> _GIVEN INFORMATION_:
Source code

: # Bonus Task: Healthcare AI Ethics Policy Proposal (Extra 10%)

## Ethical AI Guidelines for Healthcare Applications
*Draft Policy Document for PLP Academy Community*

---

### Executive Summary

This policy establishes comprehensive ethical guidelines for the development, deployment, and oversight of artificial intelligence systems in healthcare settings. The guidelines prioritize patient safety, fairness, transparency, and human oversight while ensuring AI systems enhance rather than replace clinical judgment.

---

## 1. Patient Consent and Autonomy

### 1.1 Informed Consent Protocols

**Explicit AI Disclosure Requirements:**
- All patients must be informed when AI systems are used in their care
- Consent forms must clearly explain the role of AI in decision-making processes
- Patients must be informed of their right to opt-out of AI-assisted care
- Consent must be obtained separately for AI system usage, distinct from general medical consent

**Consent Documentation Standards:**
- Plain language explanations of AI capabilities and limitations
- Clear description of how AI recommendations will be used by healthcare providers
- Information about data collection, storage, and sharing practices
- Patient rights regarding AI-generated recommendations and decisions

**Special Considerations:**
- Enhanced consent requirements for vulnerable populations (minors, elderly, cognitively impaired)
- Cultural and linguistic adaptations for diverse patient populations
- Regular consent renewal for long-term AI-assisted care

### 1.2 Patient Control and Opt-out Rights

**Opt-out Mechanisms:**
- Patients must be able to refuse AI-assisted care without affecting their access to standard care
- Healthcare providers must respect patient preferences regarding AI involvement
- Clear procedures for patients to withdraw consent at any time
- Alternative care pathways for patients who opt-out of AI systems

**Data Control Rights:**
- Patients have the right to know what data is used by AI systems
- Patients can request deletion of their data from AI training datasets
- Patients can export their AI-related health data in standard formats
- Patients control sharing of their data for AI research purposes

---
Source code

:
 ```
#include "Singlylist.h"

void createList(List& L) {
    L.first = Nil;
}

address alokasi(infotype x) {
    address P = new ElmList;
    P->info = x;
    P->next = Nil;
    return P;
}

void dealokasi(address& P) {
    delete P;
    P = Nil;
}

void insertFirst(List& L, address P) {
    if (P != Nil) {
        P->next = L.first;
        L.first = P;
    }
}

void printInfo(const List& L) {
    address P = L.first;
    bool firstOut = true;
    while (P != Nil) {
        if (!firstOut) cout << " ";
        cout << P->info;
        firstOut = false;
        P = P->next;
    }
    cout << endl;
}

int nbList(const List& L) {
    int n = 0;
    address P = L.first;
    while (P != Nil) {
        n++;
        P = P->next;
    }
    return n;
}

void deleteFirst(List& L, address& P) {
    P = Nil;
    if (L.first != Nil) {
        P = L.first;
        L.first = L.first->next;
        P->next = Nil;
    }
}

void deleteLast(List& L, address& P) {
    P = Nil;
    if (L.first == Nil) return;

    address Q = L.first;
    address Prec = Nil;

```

> _THE PROBLEM_: Check the entries above for the word "void" and copy every line where it turns up.

> _TASK ANSWER_:
void createList(List& L) {
void dealokasi(address& P) {
void insertFirst(List& L, address P) {
void printInfo(const List& L) {
void deleteFirst(List& L, address& P) {
void deleteLast(List& L, address& P) {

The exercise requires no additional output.